SHORT TASK
Please carry on the text below on lens misalignment and uneven corner sharpness, starting right after its final sentence.

ARTICLE
NOTE 6: as already stated, a calibration is valid only per lens/body pair. So, should you change the body, it’s better to repeat the test from scratch
NOTE 7: I want to stress this point one more time. Remember that this is always a homemade test, thus it’s not 100% precise, plus it requires some skill to be executed. If you are a novice or feel unconfident, simply, take ALL your equipment and ask to your assistance center for a lens and body check just after you have bought them to be sure they are calibrated before you start to use them
A FURTHER LENS MISALIGNMENT ISSUE: UNBALANCED CORNER SOFTNESS
Before proceeding i would like to conclude the discussion about lens misalignments by spending some last words regarding a second problem which is related to the corners of your pictures
Basically, for the same reason of lens misalignment, it can also happen that you find different and unbalanced blurness level along the 4 corners, or, in different terms, you can find that a corner is exhaggerately more blurred than the others
Keep in mind however, that a generic and correctly balanced corner blurness it’s normal, especially at lower numeric aperture values like f3.5
HOW TO CHECK FOR IT
Do the following:
- put a newspaper perfectly perpendicular in front of your camera. Be careful that is completely flat, otherwise the result would be compromised
- mount the camera on a tripod
- take a manually focused picture by applying all the recommendations of the previous test, including using a smaller numeric aperture value (at greater numeric aperture value, starting from f11/f16, the problem is less visible)
- repeat the test at different focal lenghts
- repeat the test with more flat objects for a more redundant result
Now check the picture on your monitor at 100% of the size and compare the 4 corners to see if they are equally sharp or not
Should you find any incongruence, you can decide to live with it or to contact your assistance.
As a workaround, you can use a greater numeric aperture value like f.16, which, thanks to its greater depth of field could masquerade the defect, but it’s something i don’t recommend, because many times you could need different apertures, and with such aperture values, you could even begin to get some diffraction (read the paragraph below dedicated to “diffraction”)

DATA SHOWN
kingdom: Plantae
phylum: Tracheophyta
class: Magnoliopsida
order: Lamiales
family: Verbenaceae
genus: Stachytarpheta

FINAL ANSWER
FULL ORIGINAL SAMPLE IMAGE:
SIMULATION OF THE PROBLEM:
THE UPPER LEFT AND BOTTOM LEFT CORNER RESULT MORE BLURRED THAN THE OTHERS
FURTHER MISTAKES AND PROBLEMS WITH THE REFLEX AUTOFOCUS SYSTEM
Now that you know how to check for misalignment, is time to proceed further by understanding some other issues you can encounter due to its limited nature or your mistakes
Please read them one by one carefully and always refer to your instructions manual and to your assistance in case of doubts
BECOME FAMILIAR WITH THE AUTOFOCUS SINGLE POINT MODE AND LEARN TO USE IT
Usually, when you take the camera for the first time, you couldn’t realize that you have different autufocus aiming points available on the viewfinder which can be selected with the cursors or even automatically managed by the camera itself, although the latter option is terribly misleading. Infact, the camera is not intelligent enough to understand which is the subject of your pictures, and often, it can happens that the background is in focus, and that your subject, a human for example, is blurry (the same doesn’t happen with human if you focus from the LCD with Face Detect function, which has born to solve this issue for novice users).
So, check your camera manual and learn how to activate the Single Point Mode. Once you enable this function, you must learn how to use it. In particular, proceed as follow:
- be sure that the center point on the viewfinder is selected. It is the most used one and it’s the best one for this example procedure
- aim the point to the subject you want
- half press the button. You will hear a beep to confirm the camera has focused
- keep the button pressed, and do not release it for any reason
- compose your picture as you like more
- now shoot by pressing more deeply the button
In conclusion, although your subject is on one side of the camera, using this technique you can be 100% sure that the focus will be on your subject and not elsewhere
ENSURE TO DISABLE CONTINUOUS AF MODE IF YOU DON’T NEED IT
The autofocus, in case of fast moving subject, allows you to select a mode for which, when you keep the button half pressed, instead of producing the confirmation beep, it continuously focus on it. However, if you have accidentally enabled this function, it could bring you to out of focus pictures, because you will be unable to apply the technique explained in the previous paragraph, for which once you half press the button on a good and well contrasted subject, the autofocus becomes “locked”.
Check your manual to understand how to disable the continuous AF mode, and please note that learning how to use it for fast moving subject is beyond the scope of this article, reason why in this one i have only pointed out “why” you should disable it
PROTECT THE LENS WITH YOUR HAND WHILE FOCUSING IN COUNTERLIGHT
The autofocus, like a real human eye, gets dazzled when you take pictures in counterlight. Having the sun in front creates some beautiful light effect, however you must pay attention while shooting in this manner.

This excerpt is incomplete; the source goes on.